The average household will pay from $404 to $673 in tariffs for poles and wires this year, a sum that can account for 20 to 40 per cent of a retail bill.
The charges are levied to pay for network maintenance and to ensure “a safe and reliable electricity supply”.
But amid “intense” demand for power at the weekend, the system buckled. Distributors blamed the blackouts on “localised fuse faults”.
Premier Daniel Andrews said on Monday that his government would consider whether it needed to compel distributors to upgrade the network.
“The distribution companies are required to maintain and improve the network, and they have been charging customers handsomely to do that,” Mr Andrews said.
More than 2000 customers were still without power about 6pm on Monday.
United Energy’s website and phone lines crashed as people tried to find out when they would be reconnected.
The reason is pretty straight forward. Victoria privatised its “poles and wires” networks under Jeff Kennett, long before other states. As a result it did not join into with the NSW and QLD “gold-plating” binge on network upgrades which was driven by some whacko incentives for public corporations, via the Garnaut Review:
As a result, VIC power prices have been cheaper than northern states over the past fifteen years as the private profit motive kept investment to minimums.

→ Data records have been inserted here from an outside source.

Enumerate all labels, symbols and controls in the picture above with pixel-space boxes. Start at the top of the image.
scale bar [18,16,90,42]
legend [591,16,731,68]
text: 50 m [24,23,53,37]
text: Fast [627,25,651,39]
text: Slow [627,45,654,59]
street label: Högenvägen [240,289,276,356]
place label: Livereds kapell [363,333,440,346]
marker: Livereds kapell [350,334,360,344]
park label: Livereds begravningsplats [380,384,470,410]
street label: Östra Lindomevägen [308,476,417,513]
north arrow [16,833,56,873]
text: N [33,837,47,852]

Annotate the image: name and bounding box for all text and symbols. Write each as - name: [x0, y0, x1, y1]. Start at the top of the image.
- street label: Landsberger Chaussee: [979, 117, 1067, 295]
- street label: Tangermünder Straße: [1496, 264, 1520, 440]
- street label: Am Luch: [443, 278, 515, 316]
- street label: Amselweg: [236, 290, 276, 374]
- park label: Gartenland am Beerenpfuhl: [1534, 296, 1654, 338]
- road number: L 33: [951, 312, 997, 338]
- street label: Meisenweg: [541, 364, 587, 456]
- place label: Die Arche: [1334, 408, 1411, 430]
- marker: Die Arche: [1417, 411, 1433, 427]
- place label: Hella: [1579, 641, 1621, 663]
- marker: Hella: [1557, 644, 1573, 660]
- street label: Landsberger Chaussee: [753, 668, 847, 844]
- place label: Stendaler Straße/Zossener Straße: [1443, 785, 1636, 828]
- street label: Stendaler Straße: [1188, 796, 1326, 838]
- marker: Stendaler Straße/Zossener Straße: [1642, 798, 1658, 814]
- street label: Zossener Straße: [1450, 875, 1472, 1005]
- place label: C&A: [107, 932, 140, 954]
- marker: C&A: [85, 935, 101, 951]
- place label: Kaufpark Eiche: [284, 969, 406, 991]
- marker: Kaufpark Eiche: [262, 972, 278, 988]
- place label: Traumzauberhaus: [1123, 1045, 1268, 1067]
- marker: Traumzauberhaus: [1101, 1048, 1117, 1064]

United Energy is owned by Hong Kong billionaire Li Ka Shing, among many other network assets in Australia. Today there are obvious questions to ask about reliability versus efficiency.
As we know, in more recent times, VIC utility prices have skyrocketed as the Curtis Island gas cartel wreaked havoc on gas prices.
Coincidentally, both energy debacles cost roughly $80bn in wasted capex to make the energy market less efficient.